Los hombres tienen que saber que la mujer no es una cosa con la que pasar el rato, que no estamos para servir ni para ir un paso por detrás.

La mejor herencia que podemos dejar a nuestros hijos es una educación en valores, en igualdad. Aunque todos estamos capacitados para hacer las mismas cosas, siempre es importante el detalle.

Todos los hombres deben tratar a las mujeres como tratan a sus madres, hermanas, abuelas, en definitiva a aquellas mujeres a las que quieren y respetan. Pero no olvidemos que son ellas las que tienen que dejar como herencia los valores fundamentales: hombre y mujeres somos iguales ante el respeto.

Todos merecemos ser respetados, es que es el germen de la vida.

Dicho esto y aprovechando, como decía, que esta semana hemos celebrado el día de la mujer, quería compartir con vosotros dos efemérides relacionadas con la mujer.

Fue el 8 de marzo de 1910 cuando el rey Alfonso XIII firma el decreto de autorización para que las mujeres puedan estudiar en la universidad. Desde aquella fecha, las mujeres hemos podido estudiar legalmente, porque hasta ese momento, las mujeres solo podían acudir de forma privada y con permisos especiales.

Un día después, La Gaceta de Madrid lo publicaba en su número 68:

«Ilmo.

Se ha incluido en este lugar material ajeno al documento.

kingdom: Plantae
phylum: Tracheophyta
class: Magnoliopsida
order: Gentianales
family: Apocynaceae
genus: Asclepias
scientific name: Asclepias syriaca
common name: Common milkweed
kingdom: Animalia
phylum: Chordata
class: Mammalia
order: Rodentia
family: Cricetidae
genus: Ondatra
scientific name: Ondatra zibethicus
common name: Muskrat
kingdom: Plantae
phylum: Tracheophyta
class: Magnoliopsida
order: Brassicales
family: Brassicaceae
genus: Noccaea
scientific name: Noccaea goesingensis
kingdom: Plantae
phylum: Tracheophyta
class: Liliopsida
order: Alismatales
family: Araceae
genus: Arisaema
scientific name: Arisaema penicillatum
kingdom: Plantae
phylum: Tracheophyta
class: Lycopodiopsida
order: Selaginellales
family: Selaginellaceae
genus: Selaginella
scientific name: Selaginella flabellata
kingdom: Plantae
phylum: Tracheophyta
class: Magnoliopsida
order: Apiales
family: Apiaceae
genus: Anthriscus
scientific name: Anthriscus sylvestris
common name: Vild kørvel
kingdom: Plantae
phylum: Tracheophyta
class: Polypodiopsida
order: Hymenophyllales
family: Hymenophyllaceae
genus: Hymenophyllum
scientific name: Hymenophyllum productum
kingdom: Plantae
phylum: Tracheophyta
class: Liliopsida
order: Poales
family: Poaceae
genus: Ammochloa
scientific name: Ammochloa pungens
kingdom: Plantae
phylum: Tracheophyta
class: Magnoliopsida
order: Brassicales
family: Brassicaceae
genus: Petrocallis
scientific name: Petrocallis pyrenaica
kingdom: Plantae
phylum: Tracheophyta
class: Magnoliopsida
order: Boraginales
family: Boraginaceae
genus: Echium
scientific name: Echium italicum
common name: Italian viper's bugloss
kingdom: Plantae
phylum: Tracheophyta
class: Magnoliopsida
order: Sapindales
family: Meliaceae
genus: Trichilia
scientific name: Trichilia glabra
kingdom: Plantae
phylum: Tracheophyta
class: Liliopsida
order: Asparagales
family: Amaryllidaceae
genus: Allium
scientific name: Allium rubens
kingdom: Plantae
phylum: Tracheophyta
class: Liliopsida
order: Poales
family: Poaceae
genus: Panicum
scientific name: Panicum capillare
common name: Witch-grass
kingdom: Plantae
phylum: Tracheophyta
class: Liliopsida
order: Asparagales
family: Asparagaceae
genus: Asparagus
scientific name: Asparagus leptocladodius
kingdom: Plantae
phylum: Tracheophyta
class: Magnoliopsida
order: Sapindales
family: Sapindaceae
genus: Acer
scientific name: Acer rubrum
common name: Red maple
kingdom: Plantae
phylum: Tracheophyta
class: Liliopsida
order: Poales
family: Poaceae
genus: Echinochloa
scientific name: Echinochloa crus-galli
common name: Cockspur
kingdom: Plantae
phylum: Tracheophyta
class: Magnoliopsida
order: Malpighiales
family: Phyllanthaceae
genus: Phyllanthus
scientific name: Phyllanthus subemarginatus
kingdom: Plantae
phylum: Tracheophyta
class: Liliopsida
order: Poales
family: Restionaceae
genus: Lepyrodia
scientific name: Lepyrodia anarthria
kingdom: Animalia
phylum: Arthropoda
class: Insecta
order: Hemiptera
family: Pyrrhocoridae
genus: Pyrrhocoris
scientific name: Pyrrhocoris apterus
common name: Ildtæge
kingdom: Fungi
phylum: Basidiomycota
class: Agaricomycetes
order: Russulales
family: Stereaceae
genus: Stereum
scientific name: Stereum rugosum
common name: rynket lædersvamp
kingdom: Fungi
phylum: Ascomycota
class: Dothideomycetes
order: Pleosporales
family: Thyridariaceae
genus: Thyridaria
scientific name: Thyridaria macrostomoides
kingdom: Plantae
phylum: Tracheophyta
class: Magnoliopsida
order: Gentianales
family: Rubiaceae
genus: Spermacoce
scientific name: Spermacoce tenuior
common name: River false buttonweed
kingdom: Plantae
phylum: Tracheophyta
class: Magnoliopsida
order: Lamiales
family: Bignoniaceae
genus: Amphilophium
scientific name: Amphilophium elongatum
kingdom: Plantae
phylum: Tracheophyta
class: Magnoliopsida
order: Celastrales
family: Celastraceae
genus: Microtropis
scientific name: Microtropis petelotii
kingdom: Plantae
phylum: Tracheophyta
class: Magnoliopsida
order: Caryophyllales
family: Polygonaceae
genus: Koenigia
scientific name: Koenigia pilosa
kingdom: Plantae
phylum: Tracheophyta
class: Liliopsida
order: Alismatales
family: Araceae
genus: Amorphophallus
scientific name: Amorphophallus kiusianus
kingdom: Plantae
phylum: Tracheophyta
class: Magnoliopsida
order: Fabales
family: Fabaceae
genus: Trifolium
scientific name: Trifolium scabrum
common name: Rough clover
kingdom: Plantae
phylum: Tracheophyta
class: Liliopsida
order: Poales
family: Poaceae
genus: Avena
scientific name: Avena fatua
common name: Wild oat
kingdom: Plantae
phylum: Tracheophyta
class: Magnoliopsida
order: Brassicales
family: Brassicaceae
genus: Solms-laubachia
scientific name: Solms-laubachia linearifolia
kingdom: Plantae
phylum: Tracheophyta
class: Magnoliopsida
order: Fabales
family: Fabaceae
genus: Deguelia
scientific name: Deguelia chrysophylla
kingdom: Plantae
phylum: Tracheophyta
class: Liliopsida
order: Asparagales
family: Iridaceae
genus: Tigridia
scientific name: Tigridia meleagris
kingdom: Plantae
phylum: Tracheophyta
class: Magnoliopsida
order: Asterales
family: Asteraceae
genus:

Sr: la Real orden de 11 de junio de 1888 dispone que las mujeres sean admitidas a los estudios dependientes de este Ministerio como alumnas de enseñanza privada, y que cuando alguna solicite matrícula oficial se consulte a la Superioridad para que esta resuelva según el caso y las circunstancias de la interesada.

Considerando que estas consultas, si no implican limitación de derecho, por lo menos producen dificultades y retrasos de tramitación, cuando el sentido general de la legislación de Instrucción pública es no hacer distinción por razón de sexos, autorizando por igual la matrícula de alumnos y alumnas.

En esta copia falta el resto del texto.